Accordingly, all those who receive and might benefit from the information to be provided in accordance with the Bill will need to be given the confidence to find and use the support services offered. Visible and accessible support services will depend on the further development of the network of local family hubs. In the area in which I was the designated family judge, there is an excellent and well-regarded family hub aiming to provide holistic support from pre-birth onwards. The guide for all such hubs, issued in August 2022, set a high bar when it stated:

“The workforce should proactively reach out to vulnerable and seldom-heard families”.


It is therefore to be hoped that the present Government will extend the distribution and reach of family hubs, particularly, but not exclusively, in areas of deprivation and confirm a commitment to those hubs.

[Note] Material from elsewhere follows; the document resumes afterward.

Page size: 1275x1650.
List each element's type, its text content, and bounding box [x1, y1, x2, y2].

I will make two further points. First, the saddest statistic relating to care proceedings is that at least one in four women will return to court having had a previous child removed. The struggle to prevent recurrent removals has been highlighted by research done by the Nuffield Family Justice Observatory. Too often, some mothers have reacted to the removal of a child or baby with an ill-considered decision to have another baby, with all too often the same consequences. These are often mothers who find it so difficult to seek or accept help. For the courts, they can be truly wretched cases to deal with. Therefore, I repeat the hope that this Government will endorse the intensive support from, and expert work by, the charity Pause in the prevention of the cycle of removals. Pause has pointed out that the point at which a child is removed is also the point at which the mothers lose access to support and information, leaving them more vulnerable to further removals. These may not be “prospective parents” within the meaning of the Bill as currently drafted, but they are clearly parents who may later have children again in their care and who clearly have a continuing need for information, support and advice. I therefore hope that consideration is given to the use of this Bill to address the predicament of these parents and to reduce the misery and expense of their cases.

Secondly, I ask that the Government indicate their response to the powerful recent report by the Centre for Justice Innovation about Family Drug and Alcohol Courts—FDACs. They are truly problem-solving courts which achieve considerable savings and better outcomes for children and their families.

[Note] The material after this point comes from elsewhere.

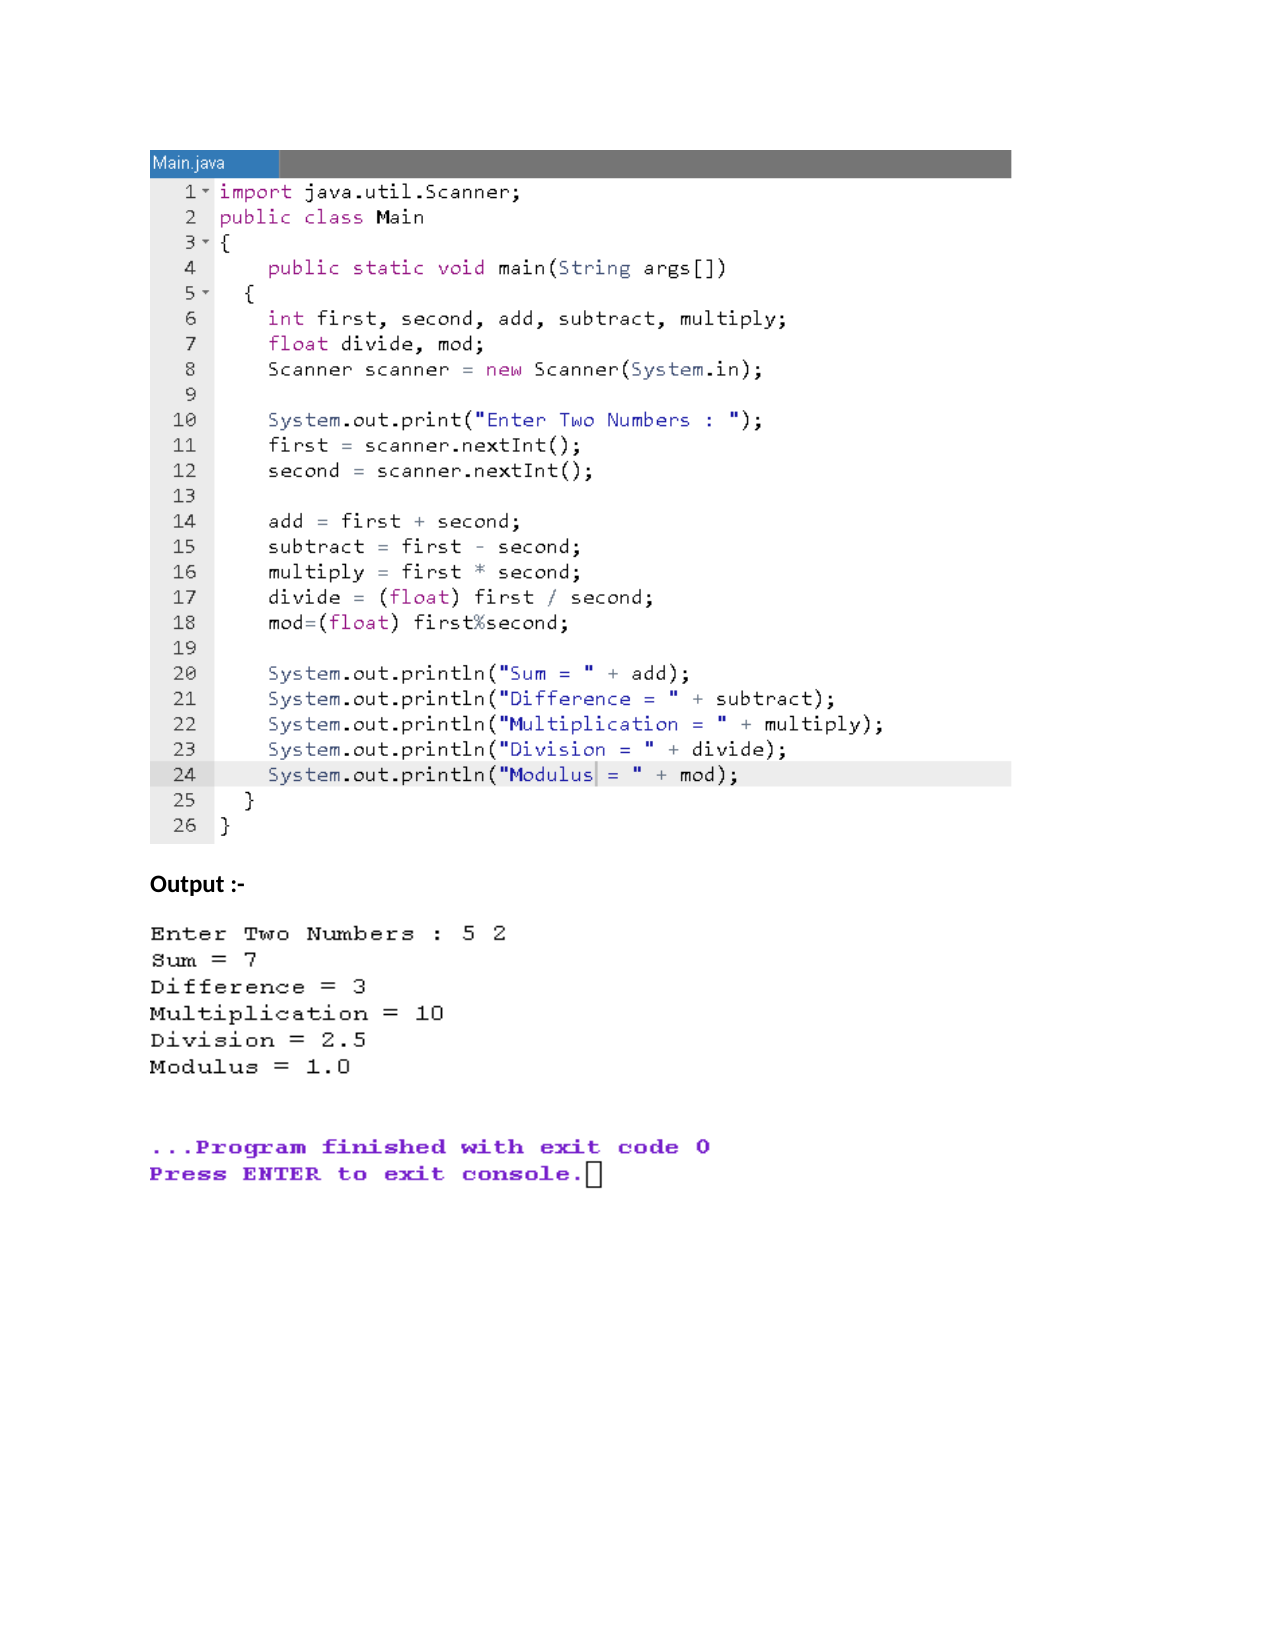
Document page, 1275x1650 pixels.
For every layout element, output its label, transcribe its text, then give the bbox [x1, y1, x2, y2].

picture [150, 923, 777, 1196]
picture [150, 150, 1012, 844]
text Output :- [150, 868, 1125, 899]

This Bill is to be applauded, but I suggest that some modest amendments could be made. These should be seen as steps that will greatly add value and save the costs of later and more complicated interventions by local authorities when children are older and the family’s difficulties more entrenched. The provision in Clause 3 for an annual report is welcome; it will allow for monitoring of compliance and will provide an overview, as the clause itself states.

As to amendments, I agree with what the noble Baroness, Lady Finlay, said about trying to avoid overloading the Bill. However, I cannot help noting that the short title contains the abbreviation “etc”. I remember a legislative purist telling us to be wary of any Bill that contained that abbreviation in its short title; however, in this case, perhaps the use of that wording may give permissible scope for the sort of amendments suggested.

The Government have stated their wish to “fix the foundations”. If this Bill helps to reinforce the stability of children and future generations, it will indeed help to fix the foundations for children and underpin relationships within families.